■ AIM OF THE EXERCISE ■
Answer the following questions using the PON text below.
(a) Which ITU-T recommendation describes gigabit PONs?
(b) During what kind of period is the optical distribution network verified during installation?
(c) Apart from helping to isolate and locate service problems, what may optical path measurements be performed to ensure?

*** STUDY TEXT ***

The PON architecture allows a service provider to serve multiple users with less equipment and fiber as compared with equivalent point-to-point architectures. Examples include asynchronous transfer mode (ATM) PONs (APON), broadband PONs (BPON), and more recently Ethernet PONs (EPON) as described in Institute of Electrical and Electronics Engineers 802.3ah and gigabit PONs (GPON) as described in International Telecommunications Union-Telecommunication (ITU-T) G.984. However, because there are many more network nodes, a multipoint PON is more difficult to maintain and more difficult to troubleshoot when service problems occur.
During the installation of a PON, skilled technicians with specialized test equipment may verify that the optical distribution network (ODN) is properly deployed and meets intended performance characteristics. This process is conducted before the service is provided to customers, i.e., during an out-of-service period. After installation, test equipment may be removed, network nodes installed, and service brought on-line.
If service at one of the network nodes, such as an optical network unit, begins to malfunction, customers associated with an associated branch or path of the PON may experience intermittent or complete service interruptions. A skilled technician, equipped with specialized test equipment may be dispatched to troubleshoot, repair, and restart the service—typically an expensive and time consuming process. Optical path measurements may be performed to help isolate and locate a variety of service problems. In addition, optical path measurements may also be performed to ensure the optical path is operating properly and ready to be put back into service.

*** DATA TO EXAMINE ***

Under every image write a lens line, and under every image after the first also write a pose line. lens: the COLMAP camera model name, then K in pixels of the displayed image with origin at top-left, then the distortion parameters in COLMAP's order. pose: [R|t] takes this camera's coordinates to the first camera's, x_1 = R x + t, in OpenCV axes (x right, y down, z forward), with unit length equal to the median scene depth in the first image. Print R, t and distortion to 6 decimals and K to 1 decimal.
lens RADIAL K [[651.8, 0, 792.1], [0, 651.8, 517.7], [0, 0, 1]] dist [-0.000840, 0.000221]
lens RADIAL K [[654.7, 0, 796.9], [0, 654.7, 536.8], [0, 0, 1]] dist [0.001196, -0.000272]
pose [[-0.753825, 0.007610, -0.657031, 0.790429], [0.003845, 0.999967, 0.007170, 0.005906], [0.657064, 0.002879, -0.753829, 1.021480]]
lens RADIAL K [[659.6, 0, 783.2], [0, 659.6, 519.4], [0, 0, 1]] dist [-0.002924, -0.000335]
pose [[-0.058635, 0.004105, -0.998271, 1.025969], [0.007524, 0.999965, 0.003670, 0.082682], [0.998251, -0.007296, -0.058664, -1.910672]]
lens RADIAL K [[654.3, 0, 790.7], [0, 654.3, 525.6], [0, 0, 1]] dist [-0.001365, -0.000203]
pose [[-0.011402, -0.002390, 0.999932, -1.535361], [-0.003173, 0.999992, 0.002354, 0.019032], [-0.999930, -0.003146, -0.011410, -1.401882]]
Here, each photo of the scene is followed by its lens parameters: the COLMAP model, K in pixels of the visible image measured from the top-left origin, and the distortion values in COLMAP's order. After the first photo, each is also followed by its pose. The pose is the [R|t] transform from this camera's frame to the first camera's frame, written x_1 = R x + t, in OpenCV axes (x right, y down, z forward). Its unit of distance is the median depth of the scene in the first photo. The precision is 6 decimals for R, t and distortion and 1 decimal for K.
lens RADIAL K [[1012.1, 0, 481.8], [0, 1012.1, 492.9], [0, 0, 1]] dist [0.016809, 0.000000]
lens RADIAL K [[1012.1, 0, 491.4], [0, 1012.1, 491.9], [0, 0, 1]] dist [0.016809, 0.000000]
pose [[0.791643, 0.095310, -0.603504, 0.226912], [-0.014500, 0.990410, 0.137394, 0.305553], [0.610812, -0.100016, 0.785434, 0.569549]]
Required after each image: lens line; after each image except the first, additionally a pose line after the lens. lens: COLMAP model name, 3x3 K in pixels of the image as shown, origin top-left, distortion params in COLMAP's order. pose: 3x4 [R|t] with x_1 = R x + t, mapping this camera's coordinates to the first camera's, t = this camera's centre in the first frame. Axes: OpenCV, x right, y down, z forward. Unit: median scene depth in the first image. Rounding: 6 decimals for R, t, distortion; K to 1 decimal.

***

■ YOUR RESPONSE ■
(a) G.984.
(b) An out-of-service period, before the service is provided to customers.
(c) That the optical path is operating properly and ready to be put back into service.